» **Data section**:
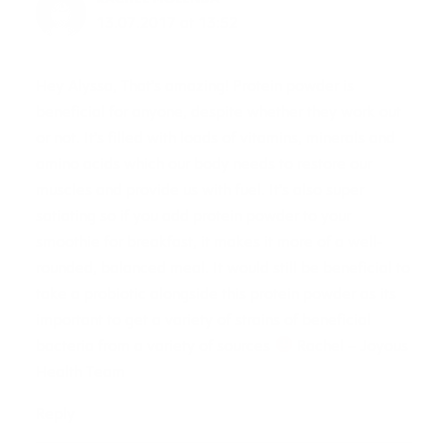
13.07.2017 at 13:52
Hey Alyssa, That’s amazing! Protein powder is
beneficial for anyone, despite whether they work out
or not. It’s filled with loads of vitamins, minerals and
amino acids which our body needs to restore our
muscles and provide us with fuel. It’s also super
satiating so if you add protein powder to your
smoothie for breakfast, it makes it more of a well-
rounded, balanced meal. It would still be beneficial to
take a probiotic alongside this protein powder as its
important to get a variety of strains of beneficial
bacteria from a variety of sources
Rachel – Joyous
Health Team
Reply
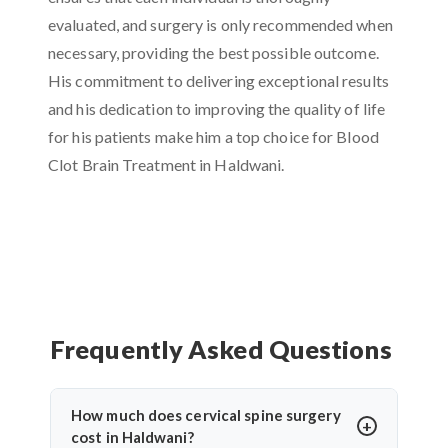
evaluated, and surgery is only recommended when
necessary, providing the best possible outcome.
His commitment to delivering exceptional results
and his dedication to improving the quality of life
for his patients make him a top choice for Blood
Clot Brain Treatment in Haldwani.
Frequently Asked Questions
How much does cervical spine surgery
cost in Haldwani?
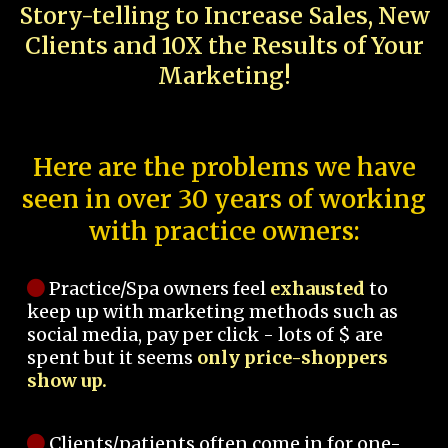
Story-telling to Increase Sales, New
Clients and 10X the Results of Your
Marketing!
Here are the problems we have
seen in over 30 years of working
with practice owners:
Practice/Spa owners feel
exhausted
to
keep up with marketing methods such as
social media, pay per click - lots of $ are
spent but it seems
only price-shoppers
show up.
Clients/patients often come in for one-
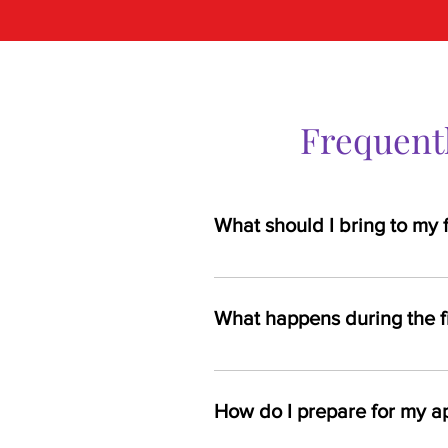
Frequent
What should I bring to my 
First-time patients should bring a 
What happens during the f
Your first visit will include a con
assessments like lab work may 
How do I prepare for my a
* * *
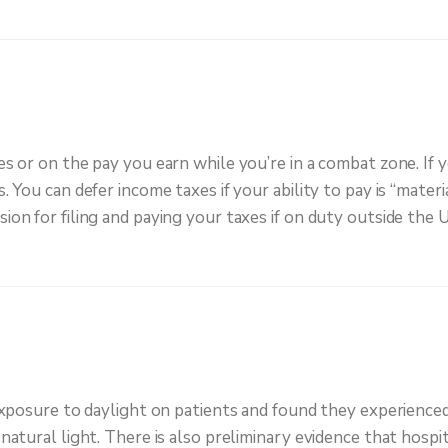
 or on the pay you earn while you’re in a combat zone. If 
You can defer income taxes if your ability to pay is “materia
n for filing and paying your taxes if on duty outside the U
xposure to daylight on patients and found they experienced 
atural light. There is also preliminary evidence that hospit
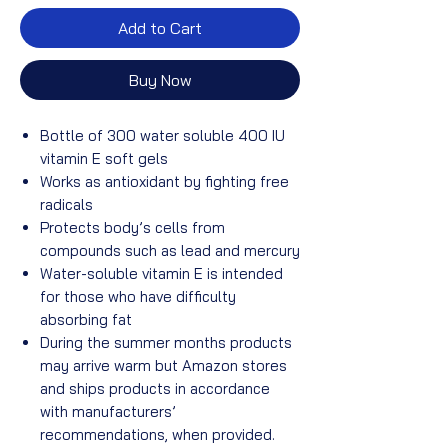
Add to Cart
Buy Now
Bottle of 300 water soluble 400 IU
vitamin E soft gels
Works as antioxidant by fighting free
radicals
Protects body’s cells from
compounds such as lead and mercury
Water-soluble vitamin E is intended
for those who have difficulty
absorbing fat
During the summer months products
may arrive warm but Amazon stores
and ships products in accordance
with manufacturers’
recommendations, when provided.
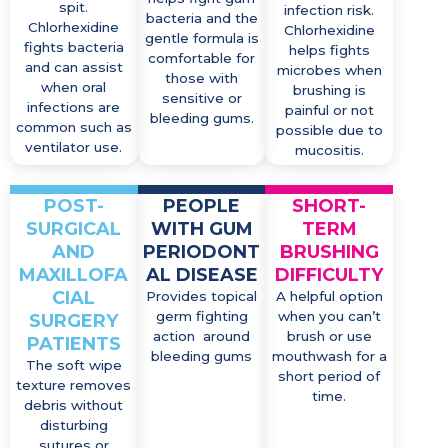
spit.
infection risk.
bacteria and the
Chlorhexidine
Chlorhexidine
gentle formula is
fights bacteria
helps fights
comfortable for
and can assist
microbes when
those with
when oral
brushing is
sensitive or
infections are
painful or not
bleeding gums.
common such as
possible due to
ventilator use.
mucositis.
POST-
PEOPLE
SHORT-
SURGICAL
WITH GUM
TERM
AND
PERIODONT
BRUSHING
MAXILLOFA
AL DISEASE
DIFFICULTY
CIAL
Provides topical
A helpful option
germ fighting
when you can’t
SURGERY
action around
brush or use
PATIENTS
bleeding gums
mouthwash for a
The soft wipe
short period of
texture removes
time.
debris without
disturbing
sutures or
---
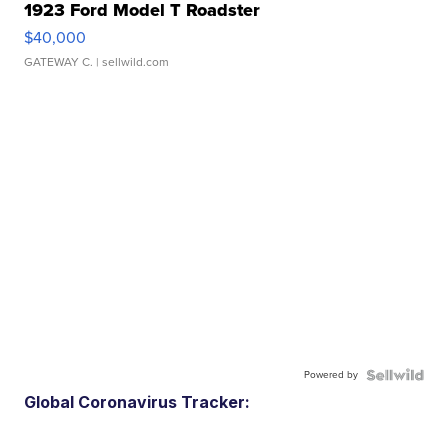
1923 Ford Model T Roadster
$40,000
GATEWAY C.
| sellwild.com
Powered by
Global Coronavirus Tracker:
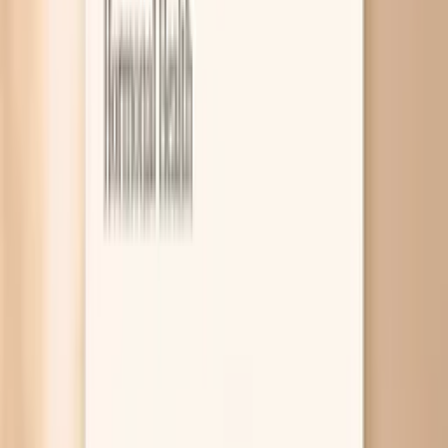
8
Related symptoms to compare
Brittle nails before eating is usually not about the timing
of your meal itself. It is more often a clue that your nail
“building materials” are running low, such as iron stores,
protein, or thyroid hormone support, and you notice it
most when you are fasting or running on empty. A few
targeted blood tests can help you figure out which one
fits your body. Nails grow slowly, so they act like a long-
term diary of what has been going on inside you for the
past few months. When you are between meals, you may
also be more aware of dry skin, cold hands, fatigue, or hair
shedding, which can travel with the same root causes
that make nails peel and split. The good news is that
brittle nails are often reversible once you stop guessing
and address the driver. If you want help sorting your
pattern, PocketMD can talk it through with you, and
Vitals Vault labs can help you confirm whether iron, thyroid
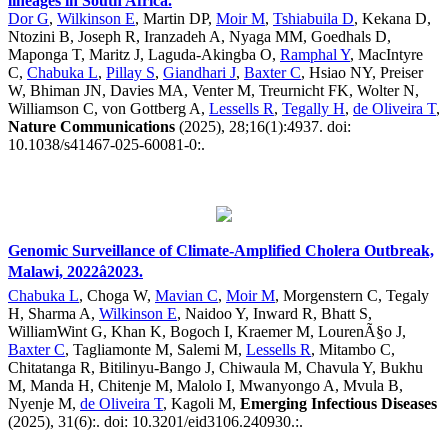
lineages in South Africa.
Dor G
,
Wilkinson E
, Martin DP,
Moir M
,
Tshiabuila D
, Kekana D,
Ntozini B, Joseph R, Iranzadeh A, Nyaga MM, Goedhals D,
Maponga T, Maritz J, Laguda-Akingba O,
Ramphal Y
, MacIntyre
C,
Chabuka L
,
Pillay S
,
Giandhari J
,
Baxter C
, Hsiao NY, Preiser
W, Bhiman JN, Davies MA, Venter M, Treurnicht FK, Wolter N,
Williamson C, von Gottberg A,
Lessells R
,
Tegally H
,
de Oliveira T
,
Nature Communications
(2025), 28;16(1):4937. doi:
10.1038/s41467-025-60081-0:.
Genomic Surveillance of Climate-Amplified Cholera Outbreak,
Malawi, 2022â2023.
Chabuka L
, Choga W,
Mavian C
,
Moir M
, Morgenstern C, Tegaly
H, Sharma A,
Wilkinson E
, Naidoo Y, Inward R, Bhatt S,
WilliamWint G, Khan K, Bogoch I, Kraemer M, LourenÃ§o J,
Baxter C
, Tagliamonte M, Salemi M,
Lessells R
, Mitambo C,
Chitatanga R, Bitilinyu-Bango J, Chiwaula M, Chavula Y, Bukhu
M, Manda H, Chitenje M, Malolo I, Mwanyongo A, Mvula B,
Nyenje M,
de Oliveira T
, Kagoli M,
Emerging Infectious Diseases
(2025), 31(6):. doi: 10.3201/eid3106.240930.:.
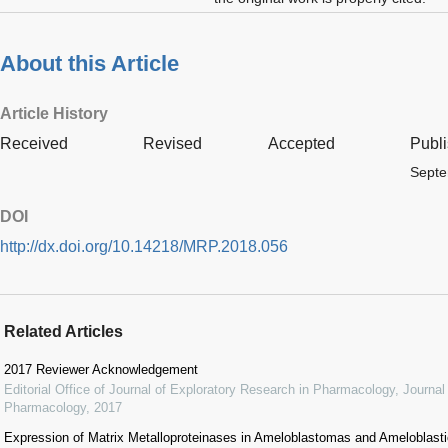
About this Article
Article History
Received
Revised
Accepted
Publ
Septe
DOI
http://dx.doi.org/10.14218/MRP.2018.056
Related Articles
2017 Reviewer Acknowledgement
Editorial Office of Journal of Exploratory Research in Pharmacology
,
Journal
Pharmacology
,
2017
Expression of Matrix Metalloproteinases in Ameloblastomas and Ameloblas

» **Your goal**:
Return the material from the line containing "for his patients" through the line containing "First-time patients should bring a", exactly and in full, but without its pictures.

» **Your solution**:
for his patients make him a top choice for Blood
Clot Brain Treatment in Haldwani.
Frequently Asked Questions
How much does cervical spine surgery
cost in Haldwani?
Story-telling to Increase Sales, New
Clients and 10X the Results of Your
Marketing!
Here are the problems we have
seen in over 30 years of working
with practice owners:
Practice/Spa owners feel
exhausted
to
keep up with marketing methods such as
social media, pay per click - lots of $ are
spent but it seems
only price-shoppers
show up.
Clients/patients often come in for one-
Frequent
What should I bring to my 
First-time patients should bring a 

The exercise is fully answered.